Steel major JSW is looking to cash in on the high grade steel market for the automobile sector with their launching of the 2.3 mtpa (million tonnes per annum) Cold Roll Mill-2 (high grade steel) in their Bellary plant.
The new plant coming after the company signed an agreement with Japanese major JFE for transfer of technology as well as technical assistance in setting up the new units in their existing Sadur plant on the outskirts of Bellary. JFE has a 15% stake in JSW Steel.

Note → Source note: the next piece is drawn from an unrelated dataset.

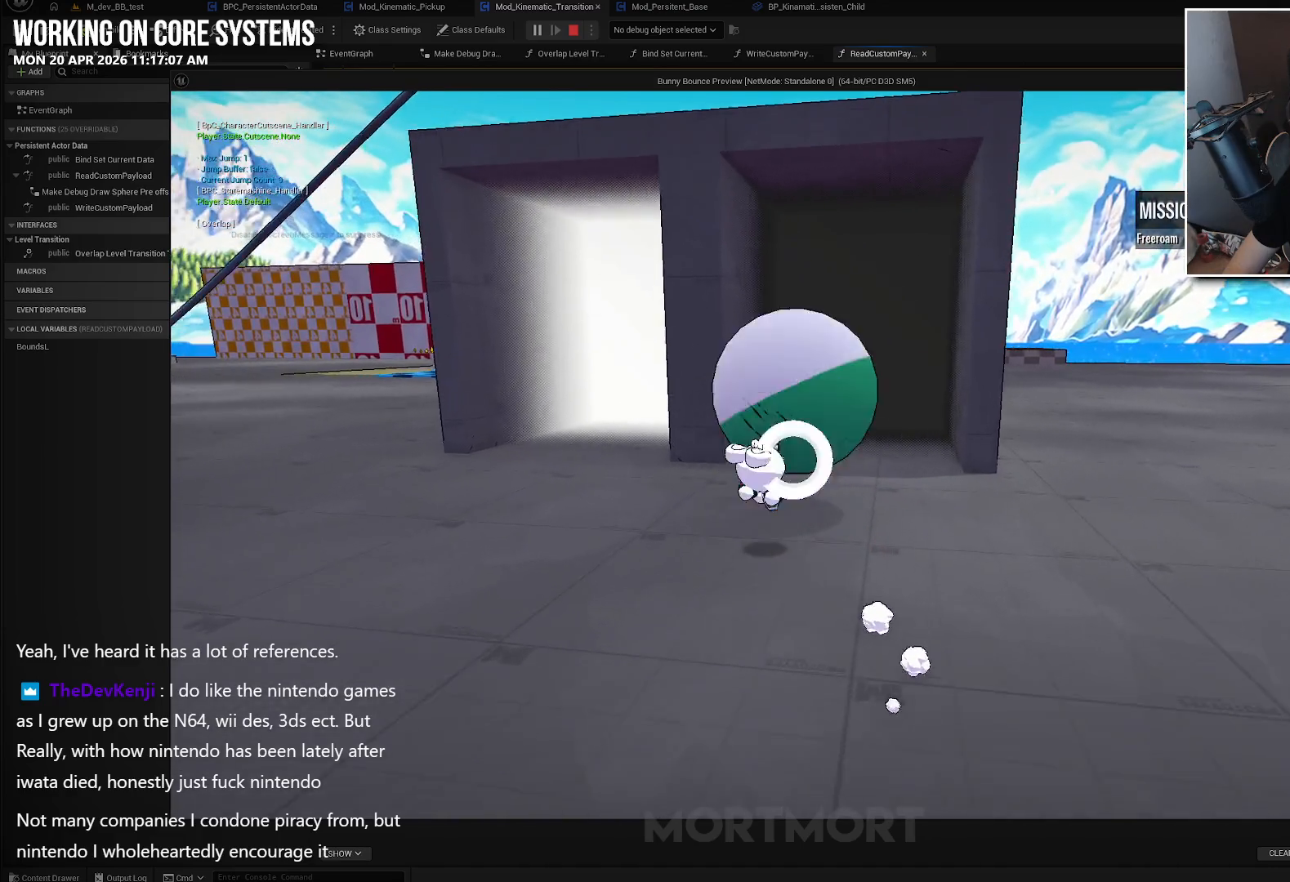
{"buttons": [], "left_stick": "center", "right_stick": "center", "events": [[267, "left_stick", "center"]]}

Despite the slump in the domestic auto sector, JSW seem confident about the demand for 980 MPA (Mega Pascal) high grade steel. “Out of the 72 mt of steel produced last year, 4.5 mt was the requirement of the automobile sector. Out of this 20% (high grade steel) is imported,” GS Rathore, Executive Vice-President of the steel major said here. JSW became the first steel maker in the country to launch this technology where both galvanised and galvannealed categories will be produced.
It is looking to provide foreign exchange respite to car makers here which (in JSW’s opinion) will bring down the cost of the car for the consumers itself. According to the company, car makers like Toyota, Nissan, Maruti and Honda among others have shown interest in taking the technology forward. JSW will first start with supply to the tube industry, engineering and other products like white goods that do not have any approval period.
CRM-2 can be used for outer panels in cars where more strength is required while CRM-1 (480MP) is used for internal parts of the automobile. Vinod Nowal, Deputy Managing Director of the company said that car manufacturers can save upto 10-15%. This would help bring down prices for the consumer who has been delaying purchase due to high initial cost as well as high ownership costs. JSW spent $700 million (`4,500 crore) for the new CRM-2 plant. Nowal said that they plan to reach 2.3 mtpa within the next one year. Their CRM-1 plant has a capacity of 1.2 mtpa and is currently running under full capacity.
On their requirement of iron ore, Nowal said that they required close to 20 mpta of ore but there was production of only around 18-19 mtpa in the state. He said that the company’s plan to invest `16,000 crore to add another 6 mtpa is on hold as they are unable to get captive mines. It is paying a premium for ore produced in Karnataka as the base price is over `3,800 per tonne when compared to `1,800 in Odisha, Chattisgarh and Jharkand which also produce high grade 63.5% ore. It gets at least 25% of their ore from Odisha and Jharkhand, Nowal said.